Turning the bicycle into a frog
To date, with the continued improvements in the requirements for accessibility world wide, we have seen the bicycle get better and better. But a bicycle it still is. More recently there has been a growing emphasis and discussion around the implications of the retiring baby boomers and the potential size of the accessible tourism market.
In the wake of the London Paralympics, VisitEngland have made a concerted effort to raise the economic profile of accessible tourism and its value to the English tourism market. The European Commission is starting to recognize that tourism has to cater for the aging population and is now the first to realize the strategic need to change the tourism supply chain not just the end use venues. See
VisitEngland Announces New Marketing Campaign to
Develop and Promote Accessible Tourism and
European Commission Call for Proposals: Design, Implementation, Promotion and Marketing of Accessible Tourism Itineraries
This missing link is still education of the industry. That education has to be broader than just the business case, it has to go to the heart of the tourism product development cycle and start teaching the industry about the customer needs of the traveler with a disability. Further that training has to be aspirational and match the same catering for dreams approach that is used in all other tourism products. It has to stop being about the physical access and more about what the customer wants to experience and those additional little things that make a huge difference to the traveler with a disability's experience. Further that education has to include how that experience interacts with their traveling companions and how as a group they want to share the experience. Much of the experience of travel comes from sharing the memories later as it does from the trip itself.

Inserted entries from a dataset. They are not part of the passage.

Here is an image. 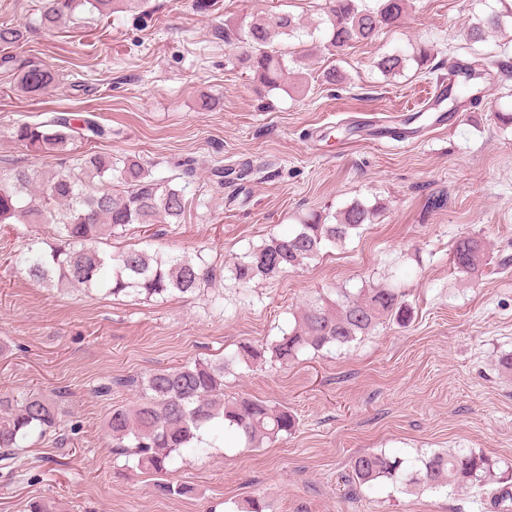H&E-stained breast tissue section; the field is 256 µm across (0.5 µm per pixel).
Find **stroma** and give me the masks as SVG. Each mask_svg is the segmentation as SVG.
<instances>
[{
	"label": "stroma",
	"mask_w": 512,
	"mask_h": 512,
	"mask_svg": "<svg viewBox=\"0 0 512 512\" xmlns=\"http://www.w3.org/2000/svg\"><path fill=\"white\" fill-rule=\"evenodd\" d=\"M144 0L141 7L49 35L27 31L0 48V171L53 169L10 131L53 112H92L111 126L102 150L152 162L168 177L194 161L181 223L152 224L112 241L113 250L153 245L203 251L212 283L166 299L114 298L101 290L60 291L15 264L30 236L52 242L48 224H0V393L20 399L59 392L70 443L31 442L13 474L0 469V512H25L30 499H59L64 512H237L261 498L266 512H503L491 495L397 491L386 483L344 484L350 460L372 449L407 458L467 448L512 466V127L492 109L512 108V24L469 45L463 31L495 0H412L399 24L372 42L333 55L317 47L310 74L263 89L225 45V21L258 9L322 18L321 0ZM432 48L424 67L383 76L372 63ZM497 56L507 74L487 83L477 106L405 139L403 122L454 61ZM56 73L38 96L16 84L26 66ZM337 67L343 79L318 74ZM208 109H201V101ZM230 168L223 182L210 170ZM377 206L373 223L344 243L275 278L239 285L236 257L291 232L313 212L354 202ZM479 236L490 263L476 275L452 263L457 238ZM394 288L413 312L401 327L384 321L342 348L307 351L287 364L238 365L224 394L286 406L292 434L259 448L185 449L173 464L181 496L163 478L112 452L105 422L116 405L138 403L128 378L196 359L218 360L244 341L268 343L292 328L310 302L340 301L363 288ZM110 394H102L104 386Z\"/></svg>",
	"instance_id": "1"
}]
</instances>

Only when the industry and local service providers understand the detail of what they are providing and the expectations that they are seeking to fulfill will they be in a position to develop packaged product and tour offerings. Only then will the distribution channels have something to sell and have the training available to front line staff who will be able to match customer expectations to a potential travel offering.
So too advocacy organizations have to refocus their attention and go back and develop an approach to the industry that not only talks about the business case but offers a comprehensive suite of products and services to help the industry understand the market, the latest concepts in Universal Design to minimize the capital costs, the latest adaptive equipment available to enhance the the visitor experience, how to market effectively and use the right imagery, and finally train staff in how to make a disabled visitor welcome. In many senses the advocacy bodies have to go back and develop Inclusive Tourism 101, and in so doing have to learn as much about how to talk to the industry as the industry needs to learn to adapt to people with a disability.

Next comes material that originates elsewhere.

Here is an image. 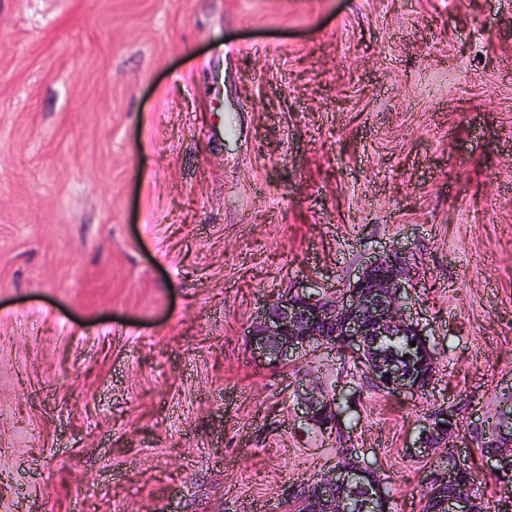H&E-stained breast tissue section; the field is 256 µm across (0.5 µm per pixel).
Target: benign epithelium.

The focus needs to shift away from self fulfilling Accessible Tourism Conferences that expound the same old business case data to an already converted audience. The same applies to developing and maintaining separate databases of accessible tourism destinations. Both of those activities perpetuate the "bicycle" mentality and does not encourage the industry to mainstream an accessible tourism product.
The bicycle of accessible tourism has created infrastructure, but it now has to be turned into a living system to actually deliver an Inclusive Tourism product.
"What if the first question we asked was, “What is so unique about this situation that it justifies exclusion?” instead of, “How much does it cost to make it accessible?"